┌──

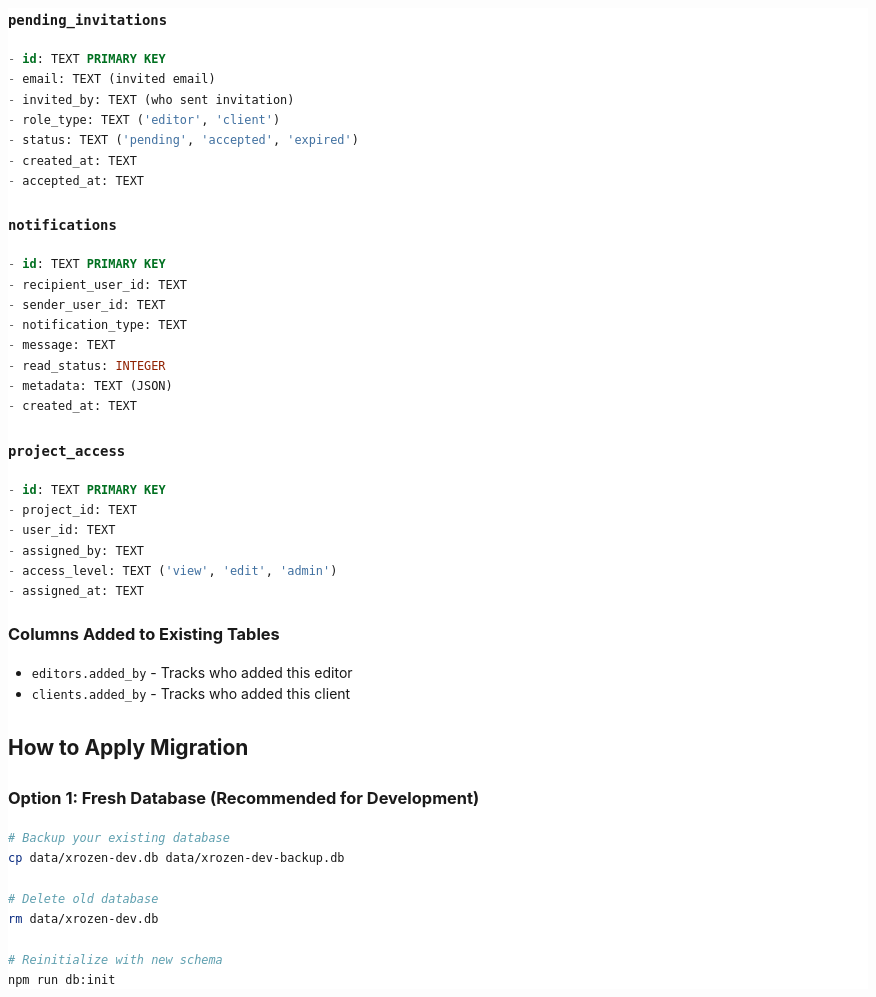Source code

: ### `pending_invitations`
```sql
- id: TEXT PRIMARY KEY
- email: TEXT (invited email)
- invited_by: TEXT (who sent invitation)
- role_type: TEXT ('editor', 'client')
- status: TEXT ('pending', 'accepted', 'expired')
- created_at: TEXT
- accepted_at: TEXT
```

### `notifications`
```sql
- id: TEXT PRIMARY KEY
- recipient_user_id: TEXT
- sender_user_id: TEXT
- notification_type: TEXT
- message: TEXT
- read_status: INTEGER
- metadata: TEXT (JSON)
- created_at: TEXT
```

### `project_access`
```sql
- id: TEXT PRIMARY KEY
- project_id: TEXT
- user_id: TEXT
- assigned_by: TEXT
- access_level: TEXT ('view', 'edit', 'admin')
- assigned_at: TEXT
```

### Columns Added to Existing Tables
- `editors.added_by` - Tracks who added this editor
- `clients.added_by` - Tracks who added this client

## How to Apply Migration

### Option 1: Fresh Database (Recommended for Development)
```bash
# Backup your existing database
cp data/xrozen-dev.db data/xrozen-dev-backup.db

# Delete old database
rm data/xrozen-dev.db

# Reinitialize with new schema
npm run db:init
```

└──

▶ **Task to carry out**
Retype the data word for word, please, and keep the images out.

▶ **Task result**
Source code

: ### `pending_invitations`
```sql
- id: TEXT PRIMARY KEY
- email: TEXT (invited email)
- invited_by: TEXT (who sent invitation)
- role_type: TEXT ('editor', 'client')
- status: TEXT ('pending', 'accepted', 'expired')
- created_at: TEXT
- accepted_at: TEXT
```

### `notifications`
```sql
- id: TEXT PRIMARY KEY
- recipient_user_id: TEXT
- sender_user_id: TEXT
- notification_type: TEXT
- message: TEXT
- read_status: INTEGER
- metadata: TEXT (JSON)
- created_at: TEXT
```

### `project_access`
```sql
- id: TEXT PRIMARY KEY
- project_id: TEXT
- user_id: TEXT
- assigned_by: TEXT
- access_level: TEXT ('view', 'edit', 'admin')
- assigned_at: TEXT
```

### Columns Added to Existing Tables
- `editors.added_by` - Tracks who added this editor
- `clients.added_by` - Tracks who added this client

## How to Apply Migration

### Option 1: Fresh Database (Recommended for Development)
```bash
# Backup your existing database
cp data/xrozen-dev.db data/xrozen-dev-backup.db

# Delete old database
rm data/xrozen-dev.db

# Reinitialize with new schema
npm run db:init
```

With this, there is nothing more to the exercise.